With this faith we will be able to transform the jangling discords of our nation into a beautiful symphony of brotherhood. With this faith we will be able to work together, to pray together, to struggle together, to go to jail together, to stand up for freedom together, knowing that we will be free one day.

And when this happens, when we allow freedom to ring, when we let it ring from every village and every hamlet, from every state and every city, we will be able to speed up that day when all of God's children, black men and white men, Jews and Gentiles, Protestants and Catholics, will be able to join hands and sing in the words of the old Negro spiritual, "Free at last! free at last! thank God Almighty, we are free at last!"

Unless you're gay.



I suppose I could have summed up all of this with these few words ...

Fuck you, Solomon Brown.

12 comments:

Anonymous said...

I am so filled with sorrow at the contradictions in this election and the fact that bigotry is still alive and well at this late date.

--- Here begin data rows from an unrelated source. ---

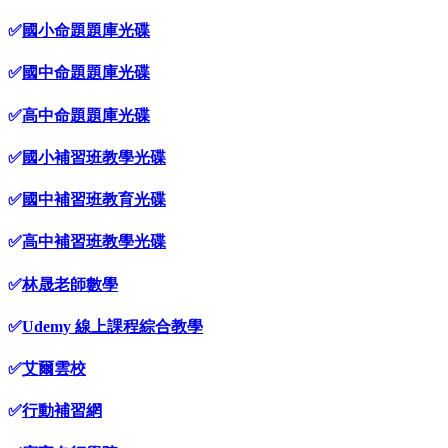
✅
國小命題題庫光碟
✅
國中命題題庫光碟
✅
高中命題題庫光碟
✅
國小補習班教學光碟
✅
國中補習班教育光碟
✅
高中補習班教學光碟
✅
林晟老師數學
✅
Udemy 線上課程綜合教學
✅
艾爾雲校
✅
行動補習網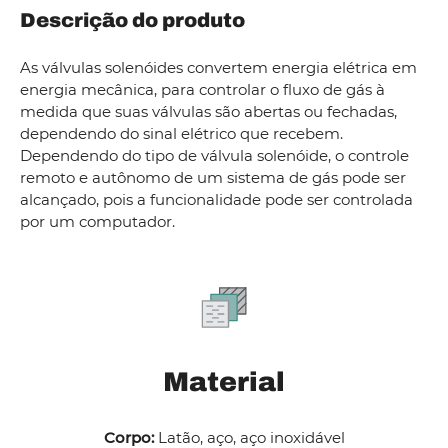
Descrição do produto
As válvulas solenóides convertem energia elétrica em
energia mecânica, para controlar o fluxo de gás à
medida que suas válvulas são abertas ou fechadas,
dependendo do sinal elétrico que recebem.
Dependendo do tipo de válvula solenóide, o controle
remoto e autônomo de um sistema de gás pode ser
alcançado, pois a funcionalidade pode ser controlada
por um computador.
Material
Corpo:
Latão, aço, aço inoxidável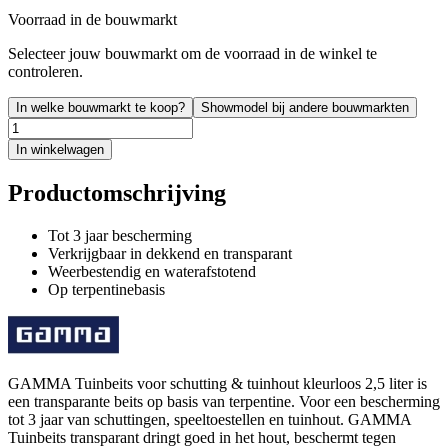
Voorraad in de bouwmarkt
Selecteer jouw bouwmarkt om de voorraad in de winkel te
controleren.
In welke bouwmarkt te koop?
Showmodel bij andere bouwmarkten
In winkelwagen
Productomschrijving
Tot 3 jaar bescherming
Verkrijgbaar in dekkend en transparant
Weerbestendig en waterafstotend
Op terpentinebasis
GAMMA Tuinbeits voor schutting & tuinhout kleurloos 2,5 liter is
een transparante beits op basis van terpentine. Voor een bescherming
tot 3 jaar van schuttingen, speeltoestellen en tuinhout. GAMMA
Tuinbeits transparant dringt goed in het hout, beschermt tegen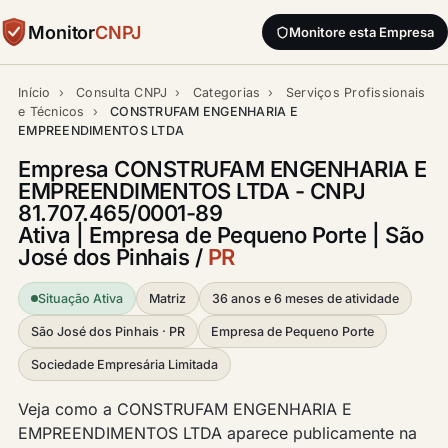
Monitor
CNPJ
Monitore esta Empresa
Início
›
Consulta CNPJ
›
Categorias
›
Serviços Profissionais
e Técnicos
›
CONSTRUFAM ENGENHARIA E
EMPREENDIMENTOS LTDA
Empresa CONSTRUFAM ENGENHARIA E
EMPREENDIMENTOS LTDA - CNPJ
81.707.465/0001-89
Ativa | Empresa de Pequeno Porte | São
José dos Pinhais /
PR
Situação Ativa
Matriz
36 anos e 6 meses de atividade
São José dos Pinhais · PR
Empresa de Pequeno Porte
Sociedade Empresária Limitada
Veja como a CONSTRUFAM ENGENHARIA E
EMPREENDIMENTOS LTDA aparece publicamente na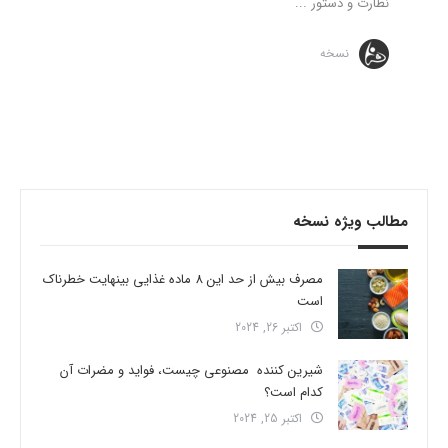
نظارت و دستور ...
نسخه
مطالب ویژه نسخه
مصرف بیش از حد این 8 ماده غذایی بینهایت خطرناک
است
اکتبر 26, 2024
شیرین کننده مصنوعی چیست، فواید و مضرات آن
کدام است؟
اکتبر 25, 2024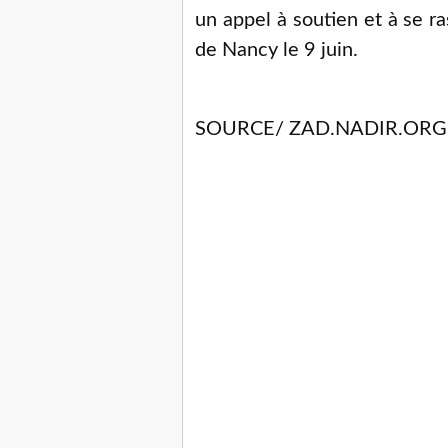
un appel à soutien et à se r
de Nancy le 9 juin.
SOURCE/ ZAD.NADIR.ORG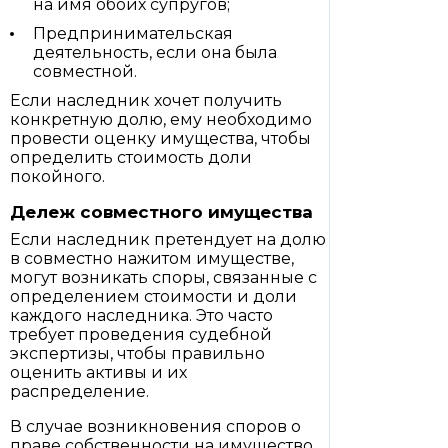
на имя обоих супругов;
Предпринимательская
деятельность, если она была
совместной.
Если наследник хочет получить
конкретную долю, ему необходимо
провести оценку имущества, чтобы
определить стоимость доли
покойного.
Дележ совместного имущества
Если наследник претендует на долю
в совместно нажитом имуществе,
могут возникать споры, связанные с
определением стоимости и доли
каждого наследника. Это часто
требует проведения судебной
экспертизы, чтобы правильно
оценить активы и их
распределение.
В случае возникновения споров о
праве собственности на имущество,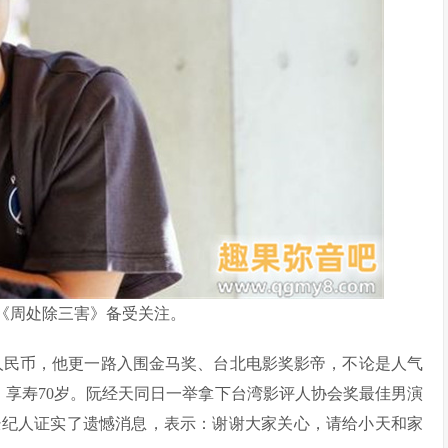
《周处除三害》备受关注。
亿人民币，他更一路入围金马奖、台北电影奖影帝，不论是人气
，享寿70岁。阮经天同日一举拿下台湾影评人协会奖最佳男演
经纪人证实了遗憾消息，表示：谢谢大家关心，请给小天和家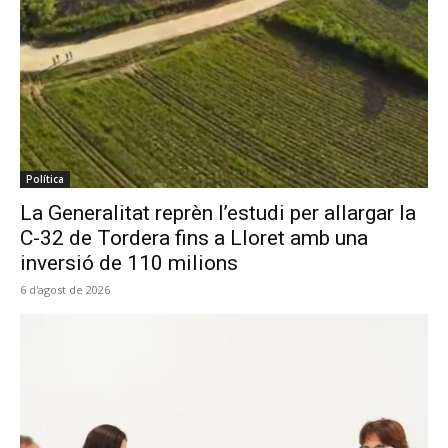
Política
La Generalitat reprèn l’estudi per allargar la
C-32 de Tordera fins a Lloret amb una
inversió de 110 milions
6 d'agost de 2026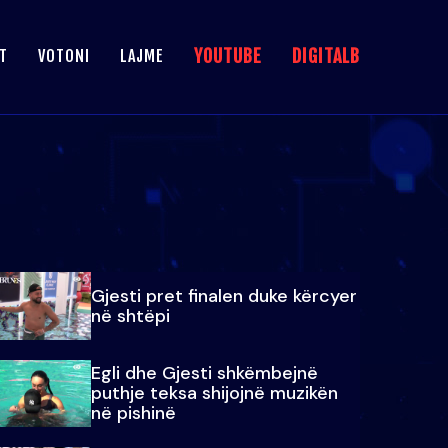
YOUTUBE
DIGITALB
T
VOTONI
LAJME
Gjesti pret finalen duke kërcyer
në shtëpi
Egli dhe Gjesti shkëmbejnë
puthje teksa shijojnë muzikën
në pishinë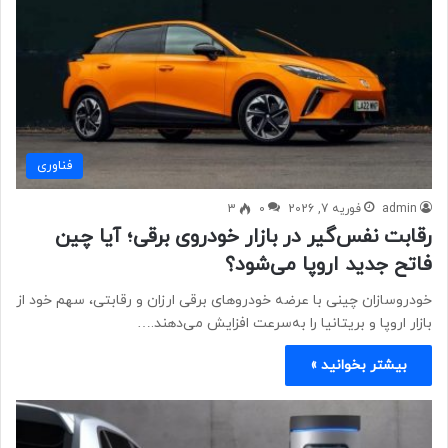
فناوری
admin
فوریه 7, 2026
0
3
رقابت نفس‌گیر در بازار خودروی برقی؛ آیا چین
فاتح جدید اروپا می‌شود؟
خودروسازان چینی با عرضه خودروهای برقی ارزان و رقابتی، سهم خود از
بازار اروپا و بریتانیا را به‌سرعت افزایش می‌دهند.…
بیشتر بخوانید »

How some people can call themselves Christians is beyond me.

Jessie

Marl said...

Amen to that.

Marl said...

Amen to that.

Cedar said...

Just imagine what would happen if Gay people took the streets and demanded our rights just like the blacks did back in the 60's. We would be hosed down, pushed back and people who we thought were our friends...well their true colors would come shining through.

Cedar said...

Kwach, Google Solomon Brown...there is an irony there...his name has quite the history...better people than he had it before him.

Jazz said...

Fuck you Solomon Brown indeed.

xup said...

I fully endorse the "fuck you Solomon Brown" motion. Issues like this shouldn't be decided by referendum because idiots like this get a vote based on spurious arguments. You have a demoncratically elected government and it's up to your government to enforce human rights issues as they're laid out in your constitution. They are afraid to do their job because it might not be popular, so they throw it out to "the people" to decide. That's never going to work. The federal government has to make a decision and then put some money into educting people on the rightness of that decision.

Jazz said...

I read yesterday that the whole CA gay marriage thing flopped because so many hispanics and blacks went out to vote because of Obama and traditionally they're anti gay marriage.

If that's the case, well you're damned if you do and damned if you don't.

Michael Ejercito said...

Prop 8 is not discrimination; it applies equally to homosexuals and bigamists.

If an initiative allowed same-sex "marriage" for one but not the other, then I would oppose it for that reason in addition to my personal beliefs on what marriage is.

Cedar said...

Michael, I have no clue what you just said. Bigamist and Homosexuals? What does one have to do with the other? What did I miss?

Michael Ejercito said...

Proposition 8 defines marriage as between a man and a woman.

It makes no exceptions for homosexuals nor bigamists.

Kwach said...

Miquel, all forms of group marriage are already illegal. The point of Proposition 8 wasn't the word "one" ... it was the words "man and woman."

We aren't looking for a legal route to hedonism. We're looking for a legal route to the same mundane, ordinary, two-person marriage that our parents and siblings and co-workers and neighbors have. Whatever idea you have in your head about what "gay" is ... well, it's just not that exotic.